Except as limited by law, regulation or the rules of the NYSE, the Committee may form subcommittees for any purpose that it deems appropriate and may delegate to such subcommittees or to members of the Corporation's management such power and authority as it deems appropriate, provided, however, that any such subcommittees shall meet all applicable independence requirements and that the Committee shall not delegate to persons other than independent directors any functions that are required — under applicable law, regulation, or stock exchange rule — to be performed by independent directors.

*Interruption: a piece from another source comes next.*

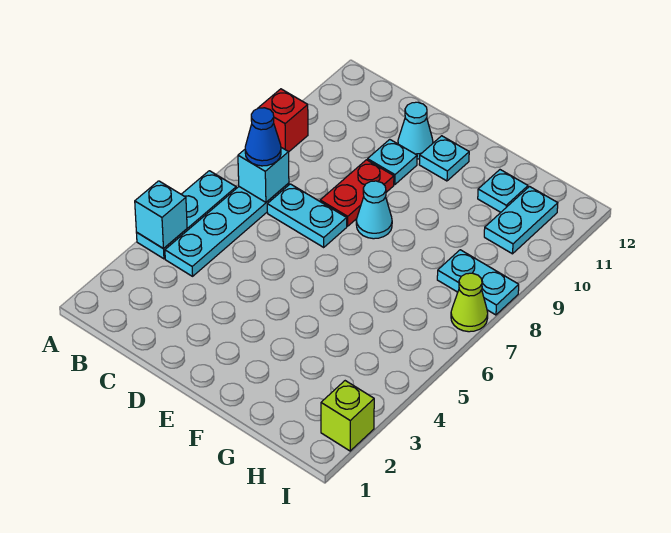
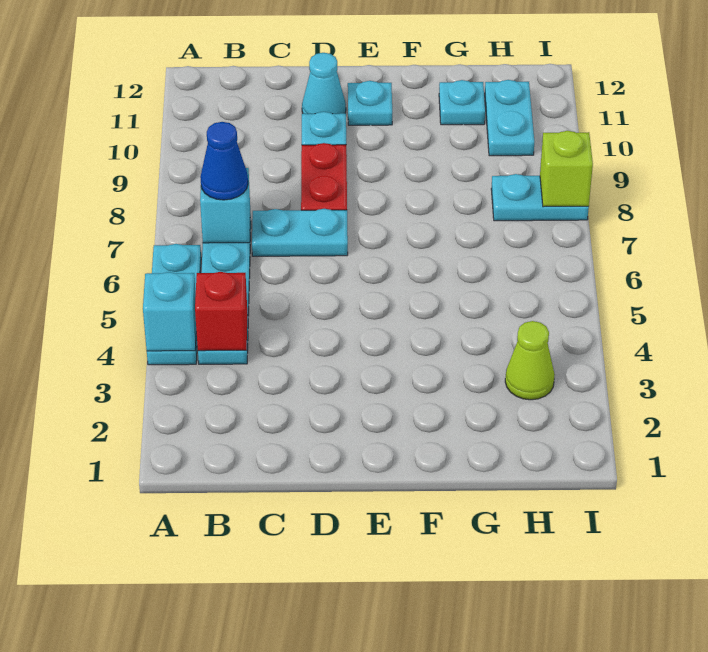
red 1x1 brick [259,89,308,152] -> red 1x1 brick moved to [195,272,248,351]
cyan 1x1 cone [356,181,392,239] -> none
lime 1x1 brick [321,381,374,451] -> lime 1x1 brick moved to [540,131,593,207]
lime 1x1 cone [451,273,488,332] -> lime 1x1 cone moved to [505,321,555,400]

The Committee shall meet as frequently as necessary to fulfill its duties and responsibilities, but not less frequently than quarterly. A meeting of the Committee may be called by its chairman or any two members of the Committee.
Minutes of the meetings will be approved by the Committee and maintained by the Committee. The Committee shall report its activities to the Board of Directors on a regular basis. The agenda for each regularly scheduled Committee meeting shall provide time during which the Committee can meet separately, without members of management present, in executive session.
The Committee shall have the responsibility to:
A. review, adopt and, where required, recommend to the Board for approval, all new equity-based employee benefit plans and any material changes to existing equity-based employee benefit plans, provided, however, that, to the extent provided by the rules of the NYSE, amendments to equity-based incentive plans may be made only upon approval of the Corporation's stockholders;
B. review, adopt, approve and amend any non-equity-based incentive-compensation plans in which Executive Officers and other members of the Corporation's Executive Committee may participate; and
C. review, adopt, and amend any other employee benefit plans that cause material increases in expenses, except to the extent the authority to take such actions has been delegated to management;
Except as otherwise specified herein, the Committee delegates (a) to the Corporation's management the settlor responsibilities for (i) the Corporation's welfare plans, as defined in the Employee Retirement Income Security Act of 1974, as amended ("ERISA"), and (ii) any similar health and welfare plans (the plans mentioned in clauses (i) and (ii) being collectively referred to as the "Welfare Plans"), and (b) to the head of the Corporation's Human Resources Department the fiduciary responsibilities, if any, for the Welfare Plans.
The Committee shall provide oversight for pension, savings, employee stock ownership, deferred compensation and all other retirement plans (collectively, the "Pension Plans"), including, for any Pension Plans subject to the funding, administrative or fiduciary responsibility rules of ERISA, oversight of management's attestation that the Plans are in substantial compliance with ERISA.
On at least an annual basis, the Committee shall review financial information relating to the assets, changes in actuarial assumptions and potential funding requirements of the Pension Plans.
The Committee shall periodically receive reports on filings made with government agencies or other regulatory authorities relating to the financial status of the Pension Plans.
The Committee may receive periodically reports on significant issues related to the Corporation's non-U.S. based retirement programs.
In no event shall the Committee act as a named fiduciary (within the meaning of ERISA) of the Pension Plans, meaning, among other things, that the Committee shall have (a) no discretionary authority to manage or administer any Pension Plan, and (b) no investment authority with respect to any assets of the Pension Plans. Such authority is expressly reserved for the Named Fiduciary Committee or Committees of each Pension Plan.